Nicolas Cage incarne un ambulancier new-yorkais au bord du gouffre dans "À tombeau ouvert" de Martin Scorsese. Un long-métrage pour lequel l'acteur s'est préparé en suivant des membres du personnel hospitalier, devenant ainsi témoin de situations extrêmement difficiles à vivre.
À tombeau ouvert : le petit frère de Taxi Driver
Ambulancier new-yorkais au début des années 90, Frank Pierce (Nicolas Cage) est un drogué en manque. Cela fait des mois qu'il n'a pas été capable de sauver un de ses patients alors que sa devise est la suivante : "Aide ton prochain, tu t'aideras toi-même". Au bord du gouffre et ne cherchant qu'à se faire virer pour enfin pouvoir dormir, il est hanté par les fantômes des personnes qu'il a vu mourir et plus particulièrement par celui de Rose (Cynthia Roman), une jeune femme qu'il n'a pas réussi à maintenir en vie.

Données recueillies

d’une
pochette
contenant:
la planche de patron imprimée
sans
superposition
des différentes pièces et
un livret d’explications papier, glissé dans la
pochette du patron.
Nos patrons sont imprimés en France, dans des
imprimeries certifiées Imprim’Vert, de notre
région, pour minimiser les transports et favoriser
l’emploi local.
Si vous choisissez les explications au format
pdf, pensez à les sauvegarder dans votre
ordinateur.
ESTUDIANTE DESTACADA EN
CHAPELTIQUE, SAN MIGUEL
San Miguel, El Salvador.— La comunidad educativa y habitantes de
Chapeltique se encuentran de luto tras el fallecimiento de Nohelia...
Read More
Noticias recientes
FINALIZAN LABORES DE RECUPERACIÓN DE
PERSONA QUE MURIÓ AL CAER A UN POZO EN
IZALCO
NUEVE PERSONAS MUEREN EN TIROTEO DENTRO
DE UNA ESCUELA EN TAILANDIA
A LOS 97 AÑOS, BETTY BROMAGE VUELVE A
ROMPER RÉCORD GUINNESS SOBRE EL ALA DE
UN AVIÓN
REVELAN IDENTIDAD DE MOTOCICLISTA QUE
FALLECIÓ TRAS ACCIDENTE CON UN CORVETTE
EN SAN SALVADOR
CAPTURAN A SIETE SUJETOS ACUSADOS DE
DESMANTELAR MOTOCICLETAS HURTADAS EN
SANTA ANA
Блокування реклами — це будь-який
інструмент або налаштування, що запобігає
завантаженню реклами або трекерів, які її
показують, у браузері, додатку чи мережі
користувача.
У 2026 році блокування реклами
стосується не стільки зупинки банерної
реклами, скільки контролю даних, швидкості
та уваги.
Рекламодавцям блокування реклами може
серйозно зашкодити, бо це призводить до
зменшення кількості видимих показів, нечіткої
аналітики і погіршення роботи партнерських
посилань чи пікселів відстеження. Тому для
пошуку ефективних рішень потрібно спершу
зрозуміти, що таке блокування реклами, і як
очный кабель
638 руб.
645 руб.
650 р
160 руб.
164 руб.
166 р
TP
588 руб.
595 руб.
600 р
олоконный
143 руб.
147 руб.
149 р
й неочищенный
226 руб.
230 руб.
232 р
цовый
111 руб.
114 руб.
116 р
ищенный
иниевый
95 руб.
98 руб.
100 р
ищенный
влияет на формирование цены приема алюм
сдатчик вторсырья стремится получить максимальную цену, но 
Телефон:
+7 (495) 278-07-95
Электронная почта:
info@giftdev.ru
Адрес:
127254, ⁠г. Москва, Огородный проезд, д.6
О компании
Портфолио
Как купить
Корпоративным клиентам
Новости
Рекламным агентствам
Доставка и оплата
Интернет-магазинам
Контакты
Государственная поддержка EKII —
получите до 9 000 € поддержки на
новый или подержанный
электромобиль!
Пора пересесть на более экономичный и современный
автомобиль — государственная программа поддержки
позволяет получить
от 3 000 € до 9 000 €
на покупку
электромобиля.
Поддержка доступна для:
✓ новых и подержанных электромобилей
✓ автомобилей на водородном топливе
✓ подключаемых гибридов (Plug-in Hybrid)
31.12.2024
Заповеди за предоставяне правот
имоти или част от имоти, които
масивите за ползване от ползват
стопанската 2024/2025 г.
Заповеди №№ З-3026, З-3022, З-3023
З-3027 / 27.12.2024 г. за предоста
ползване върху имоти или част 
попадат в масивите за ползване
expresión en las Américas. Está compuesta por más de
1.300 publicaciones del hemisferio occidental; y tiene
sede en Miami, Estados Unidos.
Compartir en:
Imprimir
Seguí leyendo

Votre consigne
Poursuivez le texte sur le film « À tombeau ouvert » après sa dernière phrase. Cette liste vient d'une autre source que le texte.

Réponse attendue
À tombeau ouvert fait vivre au spectateur trois nuits décisives pour ce héros en quête de paix, qui a de plus en plus de mal à garder son calme avec ses collègues Larry (John Goodman), Marcus (Ving Rhames) et Tom (Tom Sizemore), qui tiennent le coup chacun à leur manière. Ses rencontres avec Mary Burke (Patricia Arquette), fille d'un patient victime d'un arrêt cardiaque, Noel (Marc Anthony), un homme devenu fou et désormais accro à l'eau, ou encore avec le dealer Cy (Cliff Curtis) vont chambouler son existence et peut-être lui permettre de trouver l'apaisement.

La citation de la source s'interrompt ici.